WHAT YOU NEED TO DO
All entries are to be transcribed exactly. Pictures are not part of the copy.

(RECORDS TO USE)

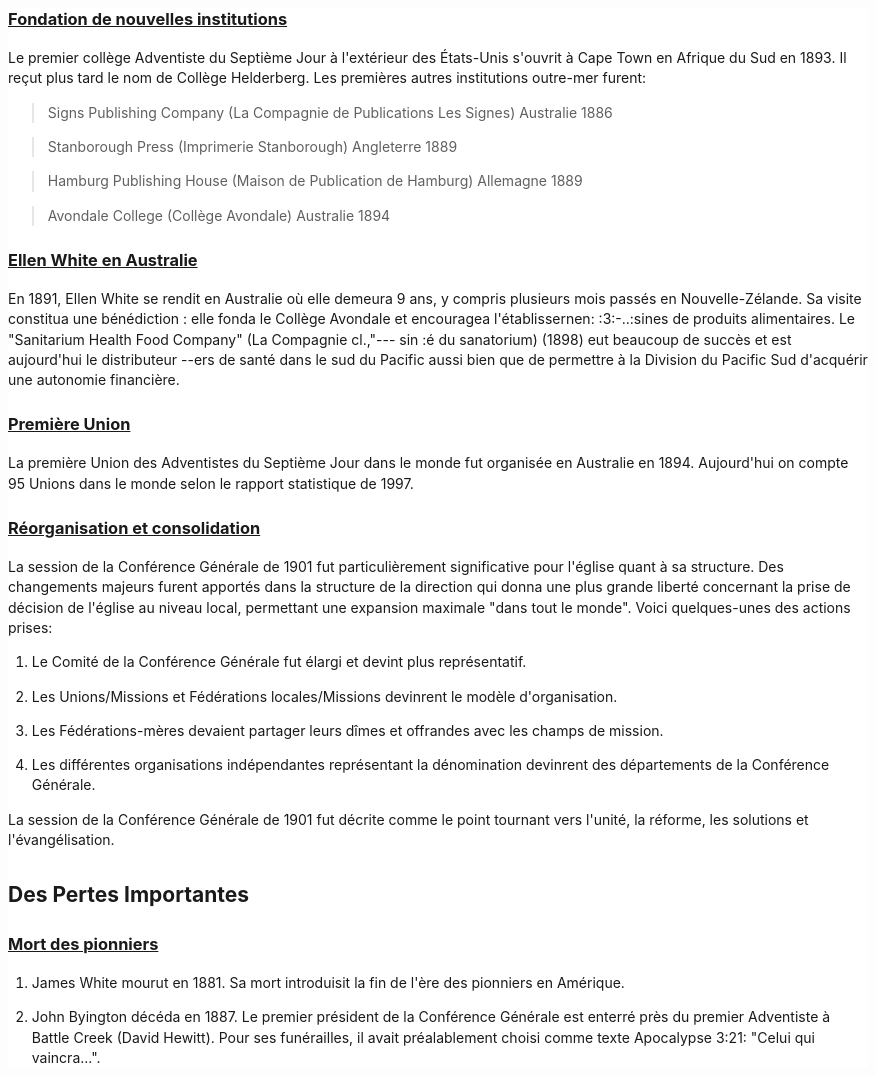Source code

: ### <ins>Fondation de nouvelles institutions</ins>

Le premier collège Adventiste du Septième Jour à l'extérieur des États-Unis s'ouvrit à Cape Town en Afrique du Sud en 1893. Il reçut plus tard le nom de Collège Helderberg. Les premières autres institutions outre-mer furent: 

> Signs Publishing Company (La Compagnie de Publications Les Signes) Australie 1886 

> Stanborough Press (Imprimerie Stanborough) Angleterre 1889  

> Hamburg Publishing House (Maison de Publication de Hamburg) Allemagne 1889  

> Avondale College (Collège Avondale) Australie 1894 

### <ins>Ellen White en Australie</ins>

En 1891, Ellen White se rendit en Australie où elle demeura 9 ans, y compris plusieurs mois passés en Nouvelle-Zélande. Sa visite constitua une bénédiction : elle fonda le Collège Avondale et encouragea l'établissernen: :3:-..:sines de produits alimentaires. Le "Sanitarium Health Food Company" (La Compagnie cl.,"--- sin :é du sanatorium) (1898) eut beaucoup de succès et est aujourd'hui le distributeur --ers de santé dans le sud du Pacific aussi bien que de permettre à la Division du Pacific Sud d'acquérir une autonomie financière. 

### <ins>Première Union</ins>

La première Union des Adventistes du Septième Jour dans le monde fut organisée en Australie en 1894. Aujourd'hui on compte 95 Unions dans le monde selon le rapport statistique de 1997. 

### <ins>Réorganisation et consolidation</ins>

La session de la Conférence Générale de 1901 fut particulièrement significative pour l'église quant à sa structure. Des changements majeurs furent apportés dans la structure de la direction qui donna une plus grande liberté concernant la prise de décision de l'église au niveau local, permettant une expansion maximale "dans tout le monde". Voici quelques-unes des actions prises: 

1. Le Comité de la Conférence Générale fut élargi et devint plus représentatif. 

2. Les Unions/Missions et Fédérations locales/Missions devinrent le modèle d'organisation. 

3. Les Fédérations-mères devaient partager leurs dîmes et offrandes avec les champs de mission. 

4. Les différentes organisations indépendantes représentant la dénomination devinrent des départements de la Conférence Générale. 

La session de la Conférence Générale de 1901 fut décrite comme le point tournant vers l'unité, la réforme, les solutions et l'évangélisation. 

## Des Pertes Importantes 

### <ins>Mort des pionniers</ins>

1. James White mourut en 1881. Sa mort introduisit la fin de l'ère des pionniers en Amérique. 

2. John Byington décéda en 1887. Le premier président de la Conférence Générale est enterré près du premier Adventiste à Battle Creek (David Hewitt). Pour ses funérailles, il avait préalablement choisi comme texte Apocalypse 3:21: "Celui qui vaincra...". 
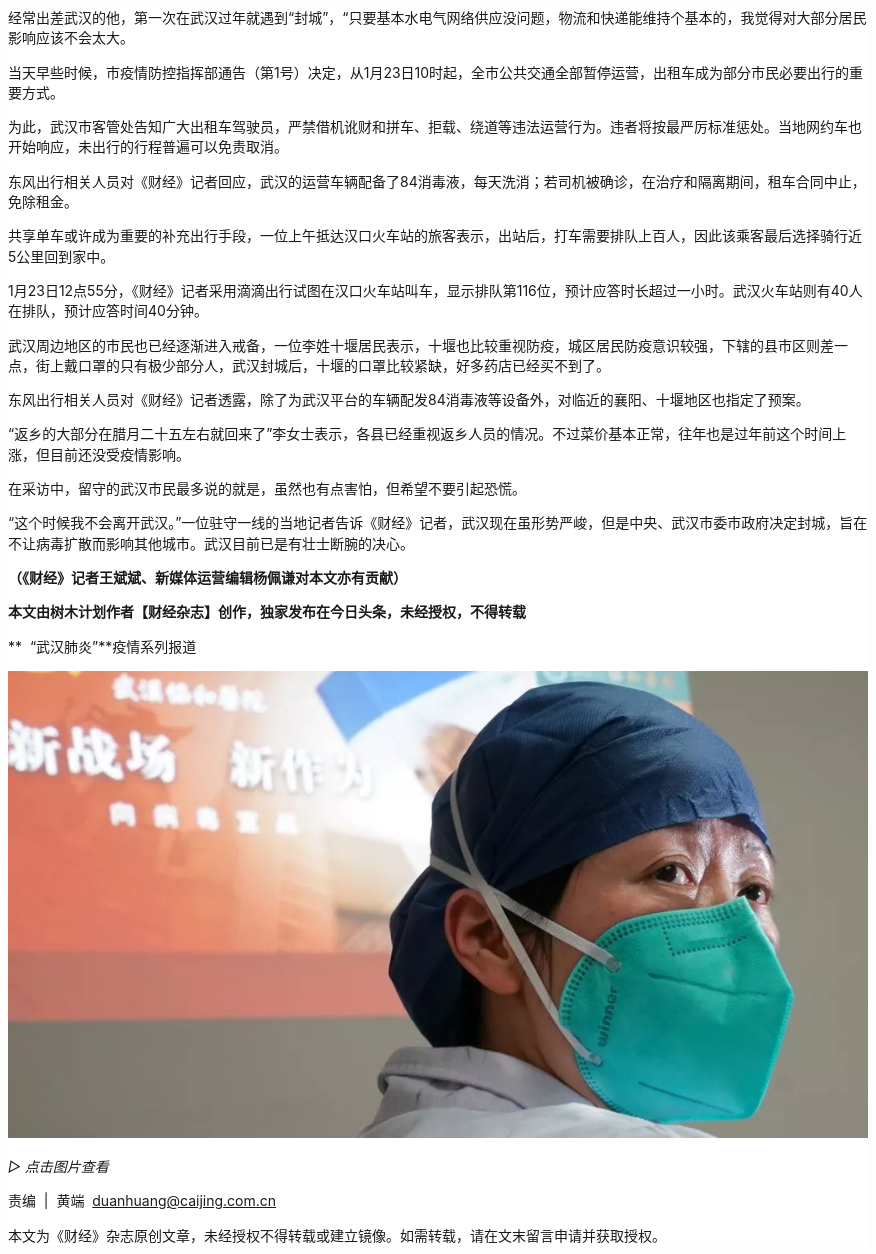 经常出差武汉的他，第一次在武汉过年就遇到“封城”，“只要基本水电气网络供应没问题，物流和快递能维持个基本的，我觉得对大部分居民影响应该不会太大。

当天早些时候，市疫情防控指挥部通告（第1号）决定，从1月23日10时起，全市公共交通全部暂停运营，出租车成为部分市民必要出行的重要方式。

为此，武汉市客管处告知广大出租车驾驶员，严禁借机讹财和拼车、拒载、绕道等违法运营行为。违者将按最严厉标准惩处。当地网约车也开始响应，未出行的行程普遍可以免责取消。

东风出行相关人员对《财经》记者回应，武汉的运营车辆配备了84消毒液，每天洗消；若司机被确诊，在治疗和隔离期间，租车合同中止，免除租金。

共享单车或许成为重要的补充出行手段，一位上午抵达汉口火车站的旅客表示，出站后，打车需要排队上百人，因此该乘客最后选择骑行近5公里回到家中。

1月23日12点55分，《财经》记者采用滴滴出行试图在汉口火车站叫车，显示排队第116位，预计应答时长超过一小时。武汉火车站则有40人在排队，预计应答时间40分钟。

武汉周边地区的市民也已经逐渐进入戒备，一位李姓十堰居民表示，十堰也比较重视防疫，城区居民防疫意识较强，下辖的县市区则差一点，街上戴口罩的只有极少部分人，武汉封城后，十堰的口罩比较紧缺，好多药店已经买不到了。

东风出行相关人员对《财经》记者透露，除了为武汉平台的车辆配发84消毒液等设备外，对临近的襄阳、十堰地区也指定了预案。

“返乡的大部分在腊月二十五左右就回来了”李女士表示，各县已经重视返乡人员的情况。不过菜价基本正常，往年也是过年前这个时间上涨，但目前还没受疫情影响。

在采访中，留守的武汉市民最多说的就是，虽然也有点害怕，但希望不要引起恐慌。

“这个时候我不会离开武汉。”一位驻守一线的当地记者告诉《财经》记者，武汉现在虽形势严峻，但是中央、武汉市委市政府决定封城，旨在不让病毒扩散而影响其他城市。武汉目前已是有壮士断腕的决心。

**（《财经》记者王斌斌、新媒体运营编辑杨佩谦对本文亦有贡献）**

**本文由树木计划作者【财经杂志】创作，独家发布在今日头条，未经授权，不得转载**

**  “武汉肺炎”**疫情系列报道  

  

[![](/images/post/aada82c22368eea9fca8a46cac6cca4a.jpg)](https://mp.weixin.qq.com/mp/homepage?__biz=MjM5NDU5NTM4MQ==&hid=29&sn=21c0f34c737748fe3b2c372bb40ae622)

_▷ 点击图片查看_

  

  

责编  |  黄端  duanhuang@caijing.com.cn

本文为《财经》杂志原创文章，未经授权不得转载或建立镜像。如需转载，请在文末留言申请并获取授权。

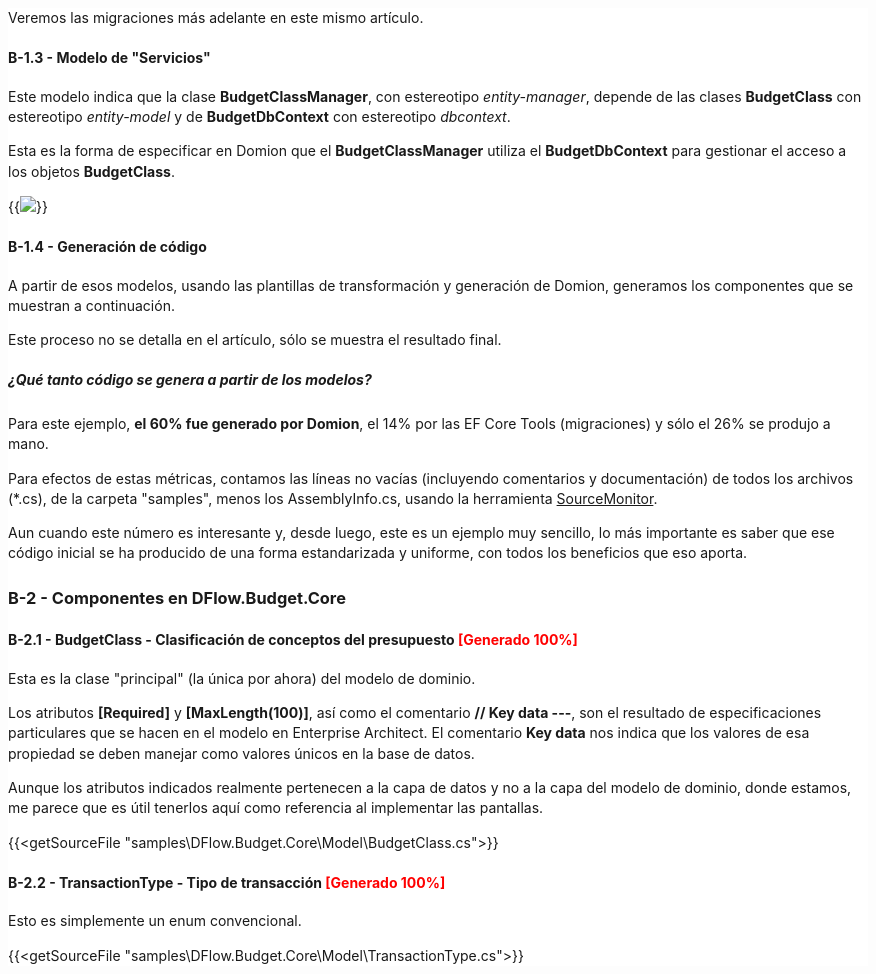 Veremos las migraciones más adelante en este mismo artículo.

#### B-1.3 - Modelo de "Servicios"

Este modelo indica que la clase **BudgetClassManager**, con estereotipo _entity-manager_, depende de las clases **BudgetClass** con estereotipo _entity-model_ y de **BudgetDbContext** con estereotipo _dbcontext_.

Esta es la forma de especificar en Domion que el **BudgetClassManager** utiliza el **BudgetDbContext** para gestionar el acceso a los objetos **BudgetClass**.

{{<image src="/posts/images/EA_2017-06-09_12-42-48.png">}}

#### B-1.4 - Generación de código

A partir de esos modelos, usando las plantillas de transformación y generación de Domion, generamos los componentes que se muestran a continuación.

Este proceso no se detalla en el artículo, sólo se muestra el resultado final.

##### ¿Qué tanto código se genera a partir de los modelos?

Para este ejemplo, **el 60% fue generado por Domion**, el 14% por las EF Core Tools (migraciones) y sólo el 26% se produjo a mano.

Para efectos de estas métricas, contamos las líneas no vacías (incluyendo comentarios y documentación) de todos los archivos (*.cs), de la carpeta "samples", menos los AssemblyInfo.cs, usando la herramienta [SourceMonitor](http://www.campwoodsw.com/sourcemonitor.html).

Aun cuando este número es interesante y, desde luego, este es un ejemplo muy sencillo, lo más importante es saber que ese código inicial se ha producido de una forma estandarizada y uniforme, con todos los beneficios que eso aporta.

### B-2 - Componentes en DFlow.Budget.Core

#### B-2.1 - BudgetClass - Clasificación de conceptos del presupuesto <span style="color: red;">[Generado 100%]</span>

Esta es la clase "principal" (la única por ahora) del modelo de dominio. 

Los atributos **[Required]** y **[MaxLength(100)]**, así como el comentario **// Key data ---**, son el resultado de especificaciones particulares que se hacen en el modelo en Enterprise Architect. El comentario **Key data** nos indica que los valores de esa propiedad se deben manejar como valores únicos en la base de datos.

Aunque los atributos indicados realmente pertenecen a la capa de datos y no a la capa del modelo de dominio, donde estamos, me parece que es útil tenerlos aquí como referencia al implementar las pantallas.

{{<getSourceFile "samples\DFlow.Budget.Core\Model\BudgetClass.cs">}}

#### B-2.2 - TransactionType - Tipo de transacción <span style="color: red;">[Generado 100%]</span>

Esto es simplemente un enum convencional.

{{<getSourceFile "samples\DFlow.Budget.Core\Model\TransactionType.cs">}}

(End RECORDS TO USE)

RESULT
Source code

: ### <ins>Fondation de nouvelles institutions</ins>

Le premier collège Adventiste du Septième Jour à l'extérieur des États-Unis s'ouvrit à Cape Town en Afrique du Sud en 1893. Il reçut plus tard le nom de Collège Helderberg. Les premières autres institutions outre-mer furent: 

> Signs Publishing Company (La Compagnie de Publications Les Signes) Australie 1886 

> Stanborough Press (Imprimerie Stanborough) Angleterre 1889  

> Hamburg Publishing House (Maison de Publication de Hamburg) Allemagne 1889  

> Avondale College (Collège Avondale) Australie 1894 

### <ins>Ellen White en Australie</ins>

En 1891, Ellen White se rendit en Australie où elle demeura 9 ans, y compris plusieurs mois passés en Nouvelle-Zélande. Sa visite constitua une bénédiction : elle fonda le Collège Avondale et encouragea l'établissernen: :3:-..:sines de produits alimentaires. Le "Sanitarium Health Food Company" (La Compagnie cl.,"--- sin :é du sanatorium) (1898) eut beaucoup de succès et est aujourd'hui le distributeur --ers de santé dans le sud du Pacific aussi bien que de permettre à la Division du Pacific Sud d'acquérir une autonomie financière. 

### <ins>Première Union</ins>

La première Union des Adventistes du Septième Jour dans le monde fut organisée en Australie en 1894. Aujourd'hui on compte 95 Unions dans le monde selon le rapport statistique de 1997. 

### <ins>Réorganisation et consolidation</ins>

La session de la Conférence Générale de 1901 fut particulièrement significative pour l'église quant à sa structure. Des changements majeurs furent apportés dans la structure de la direction qui donna une plus grande liberté concernant la prise de décision de l'église au niveau local, permettant une expansion maximale "dans tout le monde". Voici quelques-unes des actions prises: 

1. Le Comité de la Conférence Générale fut élargi et devint plus représentatif. 

2. Les Unions/Missions et Fédérations locales/Missions devinrent le modèle d'organisation. 

3. Les Fédérations-mères devaient partager leurs dîmes et offrandes avec les champs de mission. 

4. Les différentes organisations indépendantes représentant la dénomination devinrent des départements de la Conférence Générale. 

La session de la Conférence Générale de 1901 fut décrite comme le point tournant vers l'unité, la réforme, les solutions et l'évangélisation. 

## Des Pertes Importantes 

### <ins>Mort des pionniers</ins>

1. James White mourut en 1881. Sa mort introduisit la fin de l'ère des pionniers en Amérique. 

2. John Byington décéda en 1887. Le premier président de la Conférence Générale est enterré près du premier Adventiste à Battle Creek (David Hewitt). Pour ses funérailles, il avait préalablement choisi comme texte Apocalypse 3:21: "Celui qui vaincra...". 
 经常出差武汉的他，第一次在武汉过年就遇到“封城”，“只要基本水电气网络供应没问题，物流和快递能维持个基本的，我觉得对大部分居民影响应该不会太大。

当天早些时候，市疫情防控指挥部通告（第1号）决定，从1月23日10时起，全市公共交通全部暂停运营，出租车成为部分市民必要出行的重要方式。

为此，武汉市客管处告知广大出租车驾驶员，严禁借机讹财和拼车、拒载、绕道等违法运营行为。违者将按最严厉标准惩处。当地网约车也开始响应，未出行的行程普遍可以免责取消。

东风出行相关人员对《财经》记者回应，武汉的运营车辆配备了84消毒液，每天洗消；若司机被确诊，在治疗和隔离期间，租车合同中止，免除租金。

共享单车或许成为重要的补充出行手段，一位上午抵达汉口火车站的旅客表示，出站后，打车需要排队上百人，因此该乘客最后选择骑行近5公里回到家中。

1月23日12点55分，《财经》记者采用滴滴出行试图在汉口火车站叫车，显示排队第116位，预计应答时长超过一小时。武汉火车站则有40人在排队，预计应答时间40分钟。

武汉周边地区的市民也已经逐渐进入戒备，一位李姓十堰居民表示，十堰也比较重视防疫，城区居民防疫意识较强，下辖的县市区则差一点，街上戴口罩的只有极少部分人，武汉封城后，十堰的口罩比较紧缺，好多药店已经买不到了。

东风出行相关人员对《财经》记者透露，除了为武汉平台的车辆配发84消毒液等设备外，对临近的襄阳、十堰地区也指定了预案。

“返乡的大部分在腊月二十五左右就回来了”李女士表示，各县已经重视返乡人员的情况。不过菜价基本正常，往年也是过年前这个时间上涨，但目前还没受疫情影响。

在采访中，留守的武汉市民最多说的就是，虽然也有点害怕，但希望不要引起恐慌。

“这个时候我不会离开武汉。”一位驻守一线的当地记者告诉《财经》记者，武汉现在虽形势严峻，但是中央、武汉市委市政府决定封城，旨在不让病毒扩散而影响其他城市。武汉目前已是有壮士断腕的决心。

**（《财经》记者王斌斌、新媒体运营编辑杨佩谦对本文亦有贡献）**

**本文由树木计划作者【财经杂志】创作，独家发布在今日头条，未经授权，不得转载**

**  “武汉肺炎”**疫情系列报道  

  

[![](/images/post/aada82c22368eea9fca8a46cac6cca4a.jpg)](https://mp.weixin.qq.com/mp/homepage?__biz=MjM5NDU5NTM4MQ==&hid=29&sn=21c0f34c737748fe3b2c372bb40ae622)

_▷ 点击图片查看_

  

  

责编  |  黄端  duanhuang@caijing.com.cn

本文为《财经》杂志原创文章，未经授权不得转载或建立镜像。如需转载，请在文末留言申请并获取授权。

 Veremos las migraciones más adelante en este mismo artículo.

#### B-1.3 - Modelo de "Servicios"

Este modelo indica que la clase **BudgetClassManager**, con estereotipo _entity-manager_, depende de las clases **BudgetClass** con estereotipo _entity-model_ y de **BudgetDbContext** con estereotipo _dbcontext_.

Esta es la forma de especificar en Domion que el **BudgetClassManager** utiliza el **BudgetDbContext** para gestionar el acceso a los objetos **BudgetClass**.

{{<image src="/posts/images/EA_2017-06-09_12-42-48.png">}}

#### B-1.4 - Generación de código

A partir de esos modelos, usando las plantillas de transformación y generación de Domion, generamos los componentes que se muestran a continuación.

Este proceso no se detalla en el artículo, sólo se muestra el resultado final.

##### ¿Qué tanto código se genera a partir de los modelos?

Para este ejemplo, **el 60% fue generado por Domion**, el 14% por las EF Core Tools (migraciones) y sólo el 26% se produjo a mano.

Para efectos de estas métricas, contamos las líneas no vacías (incluyendo comentarios y documentación) de todos los archivos (*.cs), de la carpeta "samples", menos los AssemblyInfo.cs, usando la herramienta [SourceMonitor](http://www.campwoodsw.com/sourcemonitor.html).

Aun cuando este número es interesante y, desde luego, este es un ejemplo muy sencillo, lo más importante es saber que ese código inicial se ha producido de una forma estandarizada y uniforme, con todos los beneficios que eso aporta.

### B-2 - Componentes en DFlow.Budget.Core

#### B-2.1 - BudgetClass - Clasificación de conceptos del presupuesto <span style="color: red;">[Generado 100%]</span>

Esta es la clase "principal" (la única por ahora) del modelo de dominio. 

Los atributos **[Required]** y **[MaxLength(100)]**, así como el comentario **// Key data ---**, son el resultado de especificaciones particulares que se hacen en el modelo en Enterprise Architect. El comentario **Key data** nos indica que los valores de esa propiedad se deben manejar como valores únicos en la base de datos.

Aunque los atributos indicados realmente pertenecen a la capa de datos y no a la capa del modelo de dominio, donde estamos, me parece que es útil tenerlos aquí como referencia al implementar las pantallas.

{{<getSourceFile "samples\DFlow.Budget.Core\Model\BudgetClass.cs">}}

#### B-2.2 - TransactionType - Tipo de transacción <span style="color: red;">[Generado 100%]</span>

Esto es simplemente un enum convencional.

{{<getSourceFile "samples\DFlow.Budget.Core\Model\TransactionType.cs">}}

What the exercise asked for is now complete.